Я бросил письмо на стол и захохотал. Ты слишком быстро читал, сказал я себе. Это обман зрения… я закурил сигарету, медленно и осторожно взял письмо и внимательно его перечитал, слово за словом.
Это не был обман зрения. Посреди долгого рассказа о трудностях, которые ему пришлось преодолеть, чтобы сохранить издательство во время оккупации, в коротком сообщении об успехе, каким пользовались в Париже мои книги, пряталась фраза, где ясно было сказано, что у него, Мориса Жиродиа, скопилось авторских отчислений от продажи моих книг на сумму, эквивалентную
Я протянул письмо жене, чтобы та тоже прочитала.
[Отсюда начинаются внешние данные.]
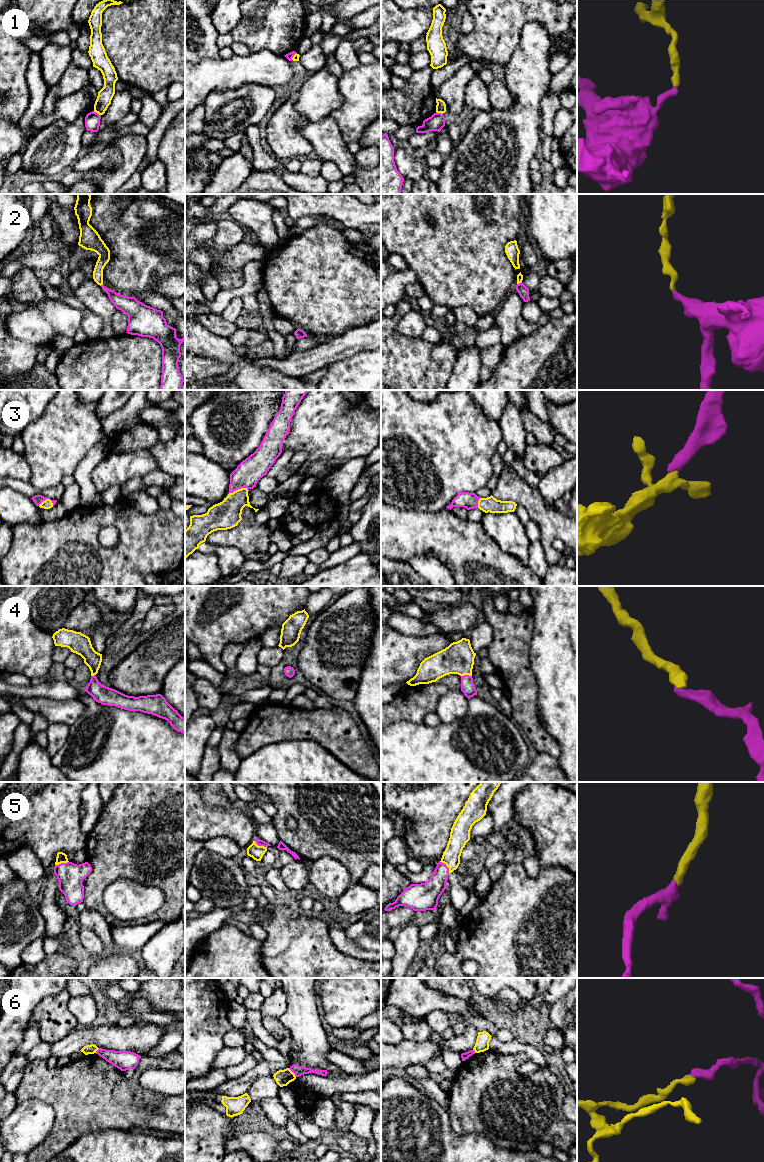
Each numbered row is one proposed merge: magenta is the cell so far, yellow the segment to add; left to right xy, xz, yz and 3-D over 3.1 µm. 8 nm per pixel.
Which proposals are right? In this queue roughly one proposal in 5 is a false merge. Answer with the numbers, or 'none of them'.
2, 3, 4, 5

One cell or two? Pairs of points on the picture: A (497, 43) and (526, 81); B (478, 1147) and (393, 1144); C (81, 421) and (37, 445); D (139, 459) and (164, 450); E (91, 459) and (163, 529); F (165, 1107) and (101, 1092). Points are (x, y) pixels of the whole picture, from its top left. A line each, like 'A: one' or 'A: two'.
A: two
B: one
C: one
D: two
E: two
F: one

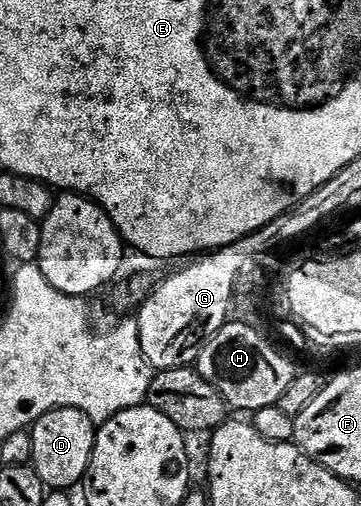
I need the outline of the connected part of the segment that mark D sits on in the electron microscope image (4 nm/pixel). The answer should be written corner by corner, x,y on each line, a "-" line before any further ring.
52,408
47,415
39,418
31,425
33,432
33,462
31,468
42,480
46,489
69,490
72,484
80,485
86,479
89,462
93,457
93,441
95,439
95,425
93,421
74,408

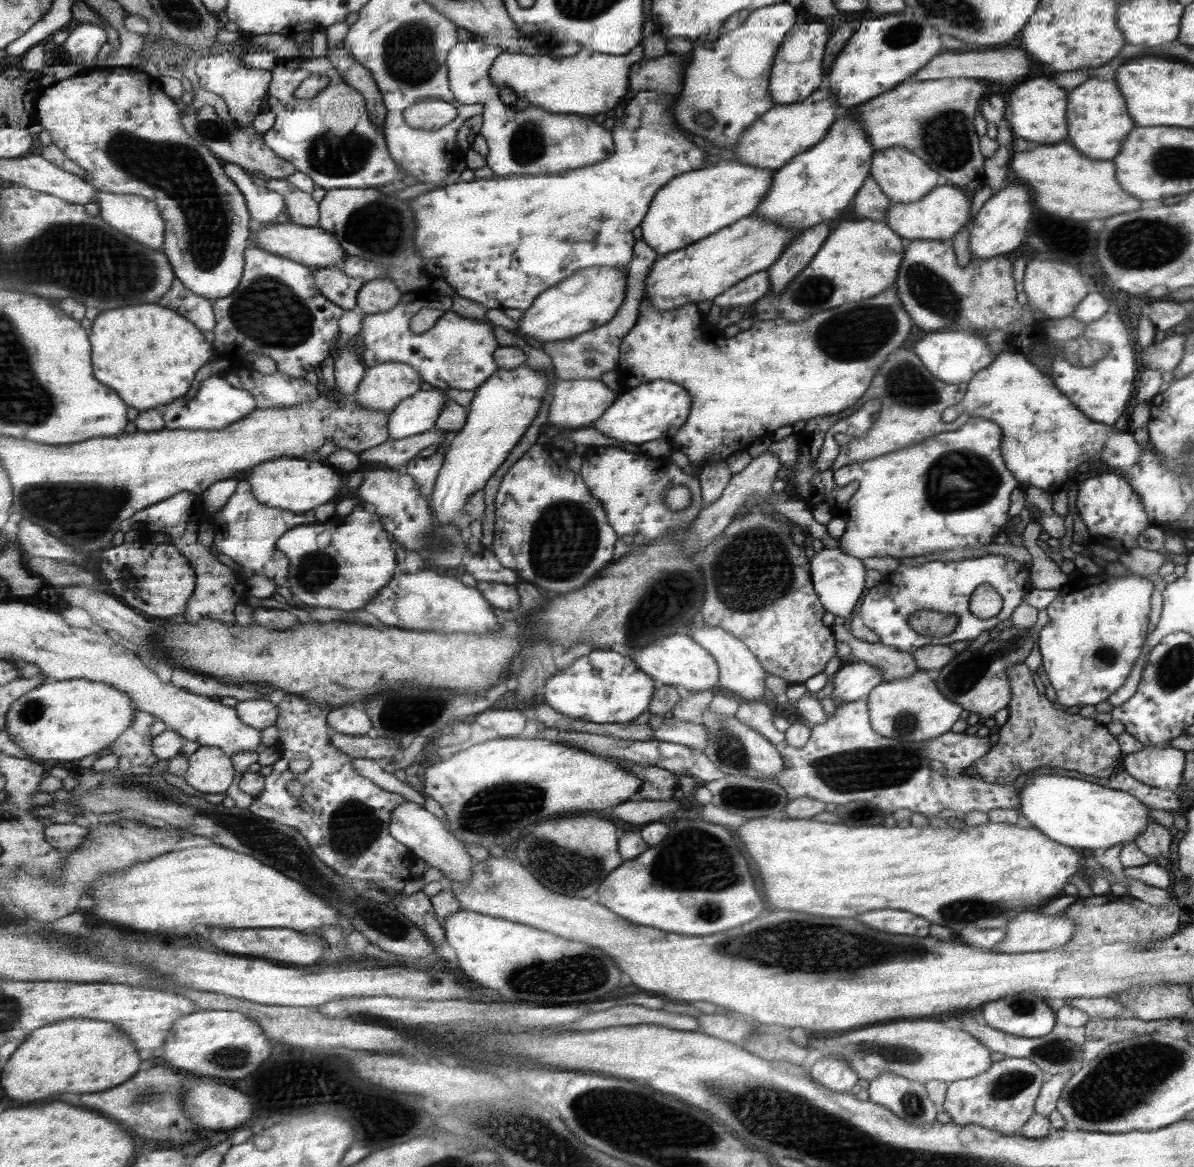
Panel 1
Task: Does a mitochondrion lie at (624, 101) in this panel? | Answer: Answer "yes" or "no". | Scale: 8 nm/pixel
no

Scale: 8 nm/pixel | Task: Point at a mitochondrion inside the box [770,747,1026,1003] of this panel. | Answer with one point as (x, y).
(962, 910)

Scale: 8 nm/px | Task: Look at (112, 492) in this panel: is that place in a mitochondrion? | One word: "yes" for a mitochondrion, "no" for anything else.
yes

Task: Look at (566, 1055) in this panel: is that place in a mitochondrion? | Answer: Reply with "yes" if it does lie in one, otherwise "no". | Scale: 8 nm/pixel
no

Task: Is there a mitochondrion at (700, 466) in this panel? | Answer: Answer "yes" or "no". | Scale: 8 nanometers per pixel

С ней едва не случился обморок. И чтобы довести наше смятение до предела, в письме совершенно определенно говорилось, что в сложившихся обстоятельствах невозможно перевести эти невероятные деньги на мой счет (коего не имелось) в американском банке. Не буду ли я так добр приехать и забрать их.
(«Дорогое правительство! — начал Ахмед Сафа. — Настоящим письмом мы хотим сообщить, что наш дом того гляди развалится, а Си Халил, мерзкий хозяин дома, не хочет его ремонтировать… Мы надеемся, что вы придете и сами посмотрите на дом, а если не сможете прийти, тогда мы принесем его вам…».)